Besides, lack of road connectivity in the border haats, poor facility of education and health facilities and poor electricity connections has been a perennial problem. Also, many border haats in the Northeastern region have to reopen from COVID-induced closure, again raising fears of informal trade.

As experts have rightly pointed out, there is a need for a regional development strategy to make best use of natural and agricultural resources instead of depleting it through extractive industries. The Northeastern states have to envision a region-based approach of trade which is ecologically sustainable and economically viable.
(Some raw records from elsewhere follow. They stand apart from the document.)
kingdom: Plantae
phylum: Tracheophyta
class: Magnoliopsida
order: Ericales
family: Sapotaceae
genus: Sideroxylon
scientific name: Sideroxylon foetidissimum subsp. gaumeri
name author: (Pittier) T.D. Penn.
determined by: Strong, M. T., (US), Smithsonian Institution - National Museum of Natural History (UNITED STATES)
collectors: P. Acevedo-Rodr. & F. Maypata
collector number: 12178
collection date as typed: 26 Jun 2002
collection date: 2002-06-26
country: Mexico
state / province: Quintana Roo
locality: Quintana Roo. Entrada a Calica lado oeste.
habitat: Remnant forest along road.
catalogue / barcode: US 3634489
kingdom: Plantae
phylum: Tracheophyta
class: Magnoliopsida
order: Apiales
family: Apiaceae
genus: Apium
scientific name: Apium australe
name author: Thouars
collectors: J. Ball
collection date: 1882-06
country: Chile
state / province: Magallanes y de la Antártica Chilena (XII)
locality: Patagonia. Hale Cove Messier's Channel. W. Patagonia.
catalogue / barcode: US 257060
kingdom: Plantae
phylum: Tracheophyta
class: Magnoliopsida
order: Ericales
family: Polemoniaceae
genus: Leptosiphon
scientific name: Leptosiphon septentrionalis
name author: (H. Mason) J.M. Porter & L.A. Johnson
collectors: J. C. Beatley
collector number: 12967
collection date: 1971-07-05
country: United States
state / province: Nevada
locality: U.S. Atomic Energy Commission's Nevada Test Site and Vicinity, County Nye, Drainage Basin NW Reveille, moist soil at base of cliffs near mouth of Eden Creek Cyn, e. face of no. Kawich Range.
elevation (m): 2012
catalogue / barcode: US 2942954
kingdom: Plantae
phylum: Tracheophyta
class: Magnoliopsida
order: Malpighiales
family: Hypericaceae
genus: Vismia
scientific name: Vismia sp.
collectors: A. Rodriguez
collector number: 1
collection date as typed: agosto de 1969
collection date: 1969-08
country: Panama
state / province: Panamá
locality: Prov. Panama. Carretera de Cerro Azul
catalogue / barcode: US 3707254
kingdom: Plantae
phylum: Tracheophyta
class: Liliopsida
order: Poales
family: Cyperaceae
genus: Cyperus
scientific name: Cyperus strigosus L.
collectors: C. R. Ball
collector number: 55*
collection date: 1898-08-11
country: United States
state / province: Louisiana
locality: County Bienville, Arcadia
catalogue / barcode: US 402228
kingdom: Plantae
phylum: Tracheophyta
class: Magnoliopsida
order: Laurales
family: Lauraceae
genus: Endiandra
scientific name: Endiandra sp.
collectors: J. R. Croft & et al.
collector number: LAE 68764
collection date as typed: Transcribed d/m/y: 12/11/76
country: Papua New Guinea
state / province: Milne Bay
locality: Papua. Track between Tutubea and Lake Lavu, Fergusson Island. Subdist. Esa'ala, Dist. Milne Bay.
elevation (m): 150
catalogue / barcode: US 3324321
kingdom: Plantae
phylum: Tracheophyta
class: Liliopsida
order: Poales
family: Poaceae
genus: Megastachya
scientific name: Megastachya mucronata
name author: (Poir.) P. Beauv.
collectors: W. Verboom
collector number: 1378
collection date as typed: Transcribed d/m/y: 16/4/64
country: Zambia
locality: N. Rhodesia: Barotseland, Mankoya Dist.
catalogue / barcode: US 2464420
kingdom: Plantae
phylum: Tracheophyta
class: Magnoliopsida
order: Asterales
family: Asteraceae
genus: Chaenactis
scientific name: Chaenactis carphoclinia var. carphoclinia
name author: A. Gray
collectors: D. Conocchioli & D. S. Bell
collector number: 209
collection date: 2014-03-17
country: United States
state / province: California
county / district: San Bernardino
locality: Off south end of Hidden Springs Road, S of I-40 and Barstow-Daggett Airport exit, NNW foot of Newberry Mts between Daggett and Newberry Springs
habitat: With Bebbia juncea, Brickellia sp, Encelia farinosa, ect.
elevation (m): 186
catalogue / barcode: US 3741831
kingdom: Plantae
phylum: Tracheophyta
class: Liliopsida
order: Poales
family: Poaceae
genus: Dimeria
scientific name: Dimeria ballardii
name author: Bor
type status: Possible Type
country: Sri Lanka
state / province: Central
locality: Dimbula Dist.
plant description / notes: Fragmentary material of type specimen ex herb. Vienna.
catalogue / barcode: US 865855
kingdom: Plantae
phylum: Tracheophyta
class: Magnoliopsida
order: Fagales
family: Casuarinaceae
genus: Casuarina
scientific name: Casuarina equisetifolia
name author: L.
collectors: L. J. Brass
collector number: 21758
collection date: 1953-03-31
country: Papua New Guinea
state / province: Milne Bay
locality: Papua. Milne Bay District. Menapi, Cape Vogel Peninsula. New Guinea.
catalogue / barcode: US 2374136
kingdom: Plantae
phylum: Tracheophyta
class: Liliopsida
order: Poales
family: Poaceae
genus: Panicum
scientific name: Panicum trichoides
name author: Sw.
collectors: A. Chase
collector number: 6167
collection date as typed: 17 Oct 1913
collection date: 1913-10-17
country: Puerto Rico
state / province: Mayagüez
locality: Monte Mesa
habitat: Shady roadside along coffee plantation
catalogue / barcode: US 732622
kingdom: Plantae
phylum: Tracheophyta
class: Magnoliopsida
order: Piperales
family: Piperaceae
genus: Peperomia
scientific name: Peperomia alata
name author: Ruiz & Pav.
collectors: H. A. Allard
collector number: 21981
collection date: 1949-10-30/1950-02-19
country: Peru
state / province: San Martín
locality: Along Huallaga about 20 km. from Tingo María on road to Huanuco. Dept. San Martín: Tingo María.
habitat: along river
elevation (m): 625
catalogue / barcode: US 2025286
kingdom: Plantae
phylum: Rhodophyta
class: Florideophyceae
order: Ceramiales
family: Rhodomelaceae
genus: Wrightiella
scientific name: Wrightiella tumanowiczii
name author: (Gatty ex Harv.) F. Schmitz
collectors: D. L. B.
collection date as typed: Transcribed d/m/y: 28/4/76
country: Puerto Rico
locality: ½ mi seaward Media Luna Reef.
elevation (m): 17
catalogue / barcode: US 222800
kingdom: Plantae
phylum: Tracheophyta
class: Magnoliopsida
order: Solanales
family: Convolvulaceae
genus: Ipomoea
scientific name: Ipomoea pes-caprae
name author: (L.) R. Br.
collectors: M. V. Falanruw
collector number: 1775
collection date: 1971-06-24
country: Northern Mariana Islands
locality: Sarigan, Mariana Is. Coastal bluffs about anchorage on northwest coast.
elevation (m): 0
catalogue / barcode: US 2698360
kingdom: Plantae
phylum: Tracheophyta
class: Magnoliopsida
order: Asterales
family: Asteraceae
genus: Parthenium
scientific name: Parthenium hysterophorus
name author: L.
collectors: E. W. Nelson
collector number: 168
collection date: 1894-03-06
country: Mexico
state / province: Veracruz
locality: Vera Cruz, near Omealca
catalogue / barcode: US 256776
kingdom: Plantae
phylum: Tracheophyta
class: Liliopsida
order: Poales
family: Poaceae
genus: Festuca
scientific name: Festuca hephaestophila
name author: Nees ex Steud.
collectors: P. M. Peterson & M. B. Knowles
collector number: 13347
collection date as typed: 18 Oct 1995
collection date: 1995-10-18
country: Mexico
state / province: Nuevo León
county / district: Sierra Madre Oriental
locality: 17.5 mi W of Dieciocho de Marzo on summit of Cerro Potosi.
The ‘Look South’ Policy vis-à-vis Meghalaya, is one of the many initiatives that are required for the Northeastern region. There is a need to restructure the ‘Act East’ Policy and align it to such strategies evolved with the livelihood of people living in the borderlands factored in prominently.

The ‘Act East’ Policy may further be broken down into its components comprising of regional opportunities and threats emanating from ecology, demography, sovereignty and security of the Northeastern states.

In this regard, they may take a cue from Bangladesh which has already begun work on connecting corners of the country with six lane highways. Railway connectivity is also taking place connecting up to the border areas. Dhaka has already chalked out plans how they are to work with the states of Assam, West Bengal, Meghalaya, Mizoram and Tripura.

(The author is an Assistant Policy Analyst with CUTS International, a global public policy think- and action-tank working on trade, regulation and governance. Some of the ideas presented in this article were deliberated upon at the International Interdisciplinary Seminar on ‘Look South Policy vis-à-vis Meghalaya’ organized by Synod College, Shillong on 21-22 November 2022).